Segment Start: Document excerpt

Irreversible vs Reversible Reactions
Irreversible Reactions: Reactions that proceed to completion, indicated by a single arrow (→). Examples:
Formation of a precipitate: NaCl(aq) + AgNO3(aq) \rightarrow NaNO3(aq) + AgCl(s)
Formation of a gas: S8(s) + 8O2(g) \rightarrow 8SO_2(g)
Reversible Reactions: Reactions that can proceed in both forward and reverse directions, indicated by a double-sided arrow (⇌). Examples:
Melting ice/refreezing water.
Rechargeable batteries.
Sugar solution.
Writing Reversible Processes
Use a double-headed arrow to indicate reversible processes, e.g., sugar(s) \rightleftharpoons sugar(aq)
Two reactions occur simultaneously:
Sugar(s) \rightleftharpoons sugar(aq)
Sugar(aq) \rightleftharpoons sugar(s)
Both the forward and reverse processes occur simultaneously
Hamilton’s Restaurant Analogy
Illustrates equilibrium with a constant exchange of customers while maintaining a stable population.
Legal occupancy: 10
Equilibrium: 10/3 (3 out, 10 in)
Types of Equilibria
Phase Equilibrium: Example: Solid ⇌ Liquid
Solution Equilibrium: Example: Dissolving a solid in a solvent
Chemical Equilibrium: Example: H2(g) + I2(g) \rightleftharpoons 2HI(g)
Equilibrium Definition
A dynamic condition where two opposing processes occur at equal rates.
The forward and reverse reactions reach a balance point.
Rate of forward reaction equals the rate of the reverse reaction.
Both reactions continue to occur.
No observable, macroscopic changes are visible.
Equilibrium-Reversible Reactions Examples
Reversible reactions can go forwards or backwards
Example 1: 2H2 (g)+ O2 (g) \rightleftharpoons 2H_2O (l)+ energy
Example 2: CO2 + H2O \rightleftharpoons H2CO3
The Equilibrium Constant Expression
Methanol synthesis as a reversible reaction:
CO(g) + 2 H2(g) \rightleftharpoons CH3OH(g)

Segment End: Document excerpt
Segment Start: The data

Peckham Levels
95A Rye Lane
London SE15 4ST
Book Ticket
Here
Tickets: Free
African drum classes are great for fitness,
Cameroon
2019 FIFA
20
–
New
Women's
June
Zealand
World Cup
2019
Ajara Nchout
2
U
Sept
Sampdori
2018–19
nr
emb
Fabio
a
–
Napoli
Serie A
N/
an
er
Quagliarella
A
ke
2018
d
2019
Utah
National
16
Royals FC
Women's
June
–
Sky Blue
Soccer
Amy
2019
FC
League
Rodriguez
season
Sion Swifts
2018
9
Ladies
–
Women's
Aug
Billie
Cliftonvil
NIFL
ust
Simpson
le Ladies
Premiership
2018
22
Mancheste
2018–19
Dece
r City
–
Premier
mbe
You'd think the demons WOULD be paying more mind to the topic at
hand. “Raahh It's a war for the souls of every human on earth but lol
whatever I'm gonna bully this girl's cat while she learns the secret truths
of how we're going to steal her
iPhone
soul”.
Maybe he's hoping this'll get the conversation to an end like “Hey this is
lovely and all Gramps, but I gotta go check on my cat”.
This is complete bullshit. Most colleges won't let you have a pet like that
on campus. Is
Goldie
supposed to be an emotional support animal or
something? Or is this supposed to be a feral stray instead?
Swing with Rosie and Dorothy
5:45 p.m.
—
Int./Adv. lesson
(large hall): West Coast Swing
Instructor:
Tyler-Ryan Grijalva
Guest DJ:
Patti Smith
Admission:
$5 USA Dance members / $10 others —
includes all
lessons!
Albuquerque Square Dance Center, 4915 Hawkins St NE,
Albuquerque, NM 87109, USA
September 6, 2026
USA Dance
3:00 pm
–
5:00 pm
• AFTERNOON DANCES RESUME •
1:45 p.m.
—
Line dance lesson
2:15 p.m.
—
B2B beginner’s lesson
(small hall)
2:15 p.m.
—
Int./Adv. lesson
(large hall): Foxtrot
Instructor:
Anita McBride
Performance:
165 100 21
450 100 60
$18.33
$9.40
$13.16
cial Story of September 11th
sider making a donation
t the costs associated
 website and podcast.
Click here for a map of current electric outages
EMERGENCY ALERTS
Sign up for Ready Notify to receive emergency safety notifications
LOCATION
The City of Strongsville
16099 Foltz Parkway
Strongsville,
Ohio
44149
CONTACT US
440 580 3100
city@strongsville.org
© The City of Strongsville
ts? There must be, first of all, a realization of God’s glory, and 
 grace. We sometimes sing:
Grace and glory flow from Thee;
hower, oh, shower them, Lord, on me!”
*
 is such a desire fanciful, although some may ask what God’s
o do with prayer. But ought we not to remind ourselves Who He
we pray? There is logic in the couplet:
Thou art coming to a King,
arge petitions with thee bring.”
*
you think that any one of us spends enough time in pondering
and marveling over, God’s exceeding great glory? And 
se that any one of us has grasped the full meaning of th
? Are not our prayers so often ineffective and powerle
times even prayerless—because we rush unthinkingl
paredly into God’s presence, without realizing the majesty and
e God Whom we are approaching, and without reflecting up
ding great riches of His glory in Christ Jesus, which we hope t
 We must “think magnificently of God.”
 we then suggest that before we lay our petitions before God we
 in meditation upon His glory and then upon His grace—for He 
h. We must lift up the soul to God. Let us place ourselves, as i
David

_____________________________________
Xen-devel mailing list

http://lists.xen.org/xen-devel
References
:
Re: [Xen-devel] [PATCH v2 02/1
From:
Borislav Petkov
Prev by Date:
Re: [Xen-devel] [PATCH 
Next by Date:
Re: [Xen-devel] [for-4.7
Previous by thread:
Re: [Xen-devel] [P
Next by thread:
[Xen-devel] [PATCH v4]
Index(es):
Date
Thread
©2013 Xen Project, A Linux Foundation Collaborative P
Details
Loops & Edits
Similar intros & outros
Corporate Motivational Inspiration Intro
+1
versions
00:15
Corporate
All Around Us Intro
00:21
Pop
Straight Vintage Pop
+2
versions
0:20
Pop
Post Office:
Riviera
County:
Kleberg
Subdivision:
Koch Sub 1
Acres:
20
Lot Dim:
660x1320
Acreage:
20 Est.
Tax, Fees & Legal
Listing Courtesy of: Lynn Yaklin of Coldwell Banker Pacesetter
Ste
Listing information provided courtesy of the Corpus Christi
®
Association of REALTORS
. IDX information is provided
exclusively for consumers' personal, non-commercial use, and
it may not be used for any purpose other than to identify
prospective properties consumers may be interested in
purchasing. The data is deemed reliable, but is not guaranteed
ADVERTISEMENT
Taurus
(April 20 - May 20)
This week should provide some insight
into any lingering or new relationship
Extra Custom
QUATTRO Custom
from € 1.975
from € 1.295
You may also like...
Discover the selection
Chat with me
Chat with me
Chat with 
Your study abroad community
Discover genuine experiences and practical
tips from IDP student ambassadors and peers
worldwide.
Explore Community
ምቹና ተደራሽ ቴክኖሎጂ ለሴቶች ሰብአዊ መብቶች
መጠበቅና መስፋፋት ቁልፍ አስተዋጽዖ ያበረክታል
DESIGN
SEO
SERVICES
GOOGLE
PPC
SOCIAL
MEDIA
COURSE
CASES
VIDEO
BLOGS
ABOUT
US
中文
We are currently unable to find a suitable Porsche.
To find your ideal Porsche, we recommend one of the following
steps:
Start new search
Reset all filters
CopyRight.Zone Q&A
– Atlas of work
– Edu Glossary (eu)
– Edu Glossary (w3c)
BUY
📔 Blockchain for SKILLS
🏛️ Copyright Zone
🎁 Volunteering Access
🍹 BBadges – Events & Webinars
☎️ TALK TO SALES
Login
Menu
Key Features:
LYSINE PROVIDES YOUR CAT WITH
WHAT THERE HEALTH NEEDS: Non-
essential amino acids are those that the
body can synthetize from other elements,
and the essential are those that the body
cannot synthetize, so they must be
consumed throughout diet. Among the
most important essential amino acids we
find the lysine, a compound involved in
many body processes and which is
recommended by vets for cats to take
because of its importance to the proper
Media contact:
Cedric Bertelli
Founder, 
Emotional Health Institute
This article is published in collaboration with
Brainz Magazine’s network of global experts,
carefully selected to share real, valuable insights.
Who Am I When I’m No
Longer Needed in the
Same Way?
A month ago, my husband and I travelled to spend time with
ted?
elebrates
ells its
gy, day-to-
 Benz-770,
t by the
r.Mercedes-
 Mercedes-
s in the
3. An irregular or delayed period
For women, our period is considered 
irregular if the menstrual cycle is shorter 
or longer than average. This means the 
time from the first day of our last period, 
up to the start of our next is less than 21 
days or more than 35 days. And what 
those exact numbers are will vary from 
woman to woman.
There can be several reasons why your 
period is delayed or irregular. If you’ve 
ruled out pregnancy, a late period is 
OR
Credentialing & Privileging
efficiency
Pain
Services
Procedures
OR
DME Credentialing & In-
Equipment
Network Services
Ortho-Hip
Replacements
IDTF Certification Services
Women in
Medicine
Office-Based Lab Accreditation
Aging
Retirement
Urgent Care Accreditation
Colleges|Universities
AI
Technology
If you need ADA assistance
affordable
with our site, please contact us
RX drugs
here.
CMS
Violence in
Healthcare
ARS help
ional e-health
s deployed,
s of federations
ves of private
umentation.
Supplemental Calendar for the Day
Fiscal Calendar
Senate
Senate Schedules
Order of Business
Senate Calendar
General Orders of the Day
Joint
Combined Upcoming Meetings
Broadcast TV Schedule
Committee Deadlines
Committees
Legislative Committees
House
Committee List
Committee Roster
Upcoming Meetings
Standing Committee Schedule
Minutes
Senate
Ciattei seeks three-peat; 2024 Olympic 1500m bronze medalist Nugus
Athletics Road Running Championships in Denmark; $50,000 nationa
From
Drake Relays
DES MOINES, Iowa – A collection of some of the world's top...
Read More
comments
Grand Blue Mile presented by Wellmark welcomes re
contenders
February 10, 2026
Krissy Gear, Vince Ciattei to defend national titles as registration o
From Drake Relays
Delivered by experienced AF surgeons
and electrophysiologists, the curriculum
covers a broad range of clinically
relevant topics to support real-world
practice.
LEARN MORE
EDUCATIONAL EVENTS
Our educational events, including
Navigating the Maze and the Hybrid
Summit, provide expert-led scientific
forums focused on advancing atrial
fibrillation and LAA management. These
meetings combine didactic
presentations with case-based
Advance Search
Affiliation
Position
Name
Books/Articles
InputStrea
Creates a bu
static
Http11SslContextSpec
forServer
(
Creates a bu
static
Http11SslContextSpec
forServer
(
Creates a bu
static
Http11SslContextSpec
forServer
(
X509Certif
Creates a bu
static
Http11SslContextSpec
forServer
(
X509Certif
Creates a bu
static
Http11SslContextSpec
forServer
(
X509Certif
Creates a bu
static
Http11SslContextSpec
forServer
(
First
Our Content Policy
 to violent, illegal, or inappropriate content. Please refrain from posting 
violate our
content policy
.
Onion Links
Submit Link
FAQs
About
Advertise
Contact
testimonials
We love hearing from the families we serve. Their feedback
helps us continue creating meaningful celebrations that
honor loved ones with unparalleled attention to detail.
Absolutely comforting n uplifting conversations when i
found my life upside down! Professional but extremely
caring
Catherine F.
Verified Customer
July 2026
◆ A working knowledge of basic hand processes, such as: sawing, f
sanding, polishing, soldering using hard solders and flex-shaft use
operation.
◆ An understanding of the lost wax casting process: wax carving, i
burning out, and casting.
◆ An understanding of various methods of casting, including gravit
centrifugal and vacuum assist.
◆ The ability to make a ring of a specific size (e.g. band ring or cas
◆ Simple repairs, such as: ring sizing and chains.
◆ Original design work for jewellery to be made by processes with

Segment End: The data

Explore the material –
**A)** In the chemical equilibrium notes, what symbol indicates a reversible reaction?
**B)** Please pick up the chemical equilibrium notes right after the methanol synthesis equation and carry them on.
The lines are not needed.

Per-task outputs –
**A)** A double-sided arrow (⇌).

**B)**
Forward and reverse rate constants: k1 and k{-1}
Three Approaches to the Equilibrium of Moles of reactants and products
Experiments 1, 2, and 3 demonstrate different starting conditions and the time it takes to reach equilibrium (t_e).
Graphs show the change in moles of CO, H2, and CH3OH over time.
Three Approaches to Equilibrium in the Reaction: CO(g) + 2 H2(g) \rightleftharpoons CH3OH(g)
Table 15.1 provides initial and equilibrium amounts (mol) and concentrations (mol/L) for three experiments conducted in a 10.0-L flask at 483 K.
Experiment 1: Initial amounts of CO and H2 are 1.000 mol each, with no initial CH3OH. At equilibrium, the amounts are 0.911 mol, 0.822 mol, and 0.0892 mol, respectively.
Experiment 2: Initial amount of CH3OH is 1.000 mol, with no initial CO or H2. At equilibrium, the amounts are 0.753 mol, 1.506 mol, and 0.247 mol, respectively.
Experiment 3: Initial amounts of CO, H2, and CH3OH are 1.000 mol each. At equilibrium, the amounts are 1.380 mol, 1.760 mol, and 0.620 mol, respectively.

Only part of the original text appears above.